▶ _WHAT NEEDS TO BE DONE_
Could you copy every line of the data that contains "high"?
== MATERIAL PROVIDED ==
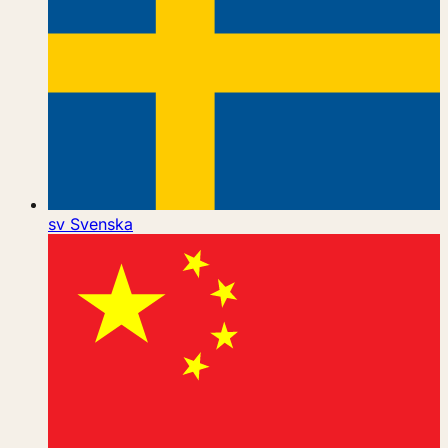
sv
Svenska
===
== MATERIAL PROVIDED ==
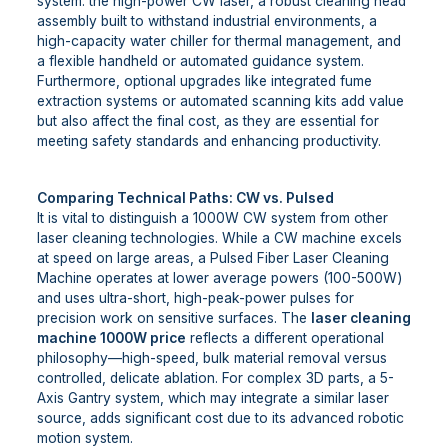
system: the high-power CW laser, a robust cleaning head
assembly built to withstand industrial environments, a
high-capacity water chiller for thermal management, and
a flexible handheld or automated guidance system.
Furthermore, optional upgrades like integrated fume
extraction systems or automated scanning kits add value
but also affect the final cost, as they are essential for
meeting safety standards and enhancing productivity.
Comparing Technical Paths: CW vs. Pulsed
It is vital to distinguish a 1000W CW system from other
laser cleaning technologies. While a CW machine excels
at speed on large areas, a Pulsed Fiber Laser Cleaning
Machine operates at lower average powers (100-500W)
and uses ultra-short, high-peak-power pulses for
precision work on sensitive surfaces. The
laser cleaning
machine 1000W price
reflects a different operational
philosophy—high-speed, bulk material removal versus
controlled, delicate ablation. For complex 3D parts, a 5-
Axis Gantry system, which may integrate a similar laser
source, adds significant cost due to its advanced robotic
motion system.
===
== MATERIAL PROVIDED ==
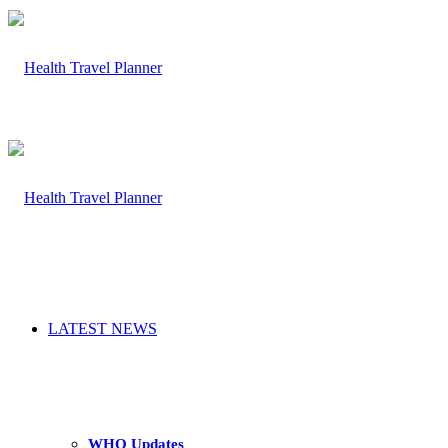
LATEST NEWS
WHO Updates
===
▶ _RESPONSE_
system: the high-power CW laser, a robust cleaning head
high-capacity water chiller for thermal management, and
and uses ultra-short, high-peak-power pulses for
philosophy—high-speed, bulk material removal versus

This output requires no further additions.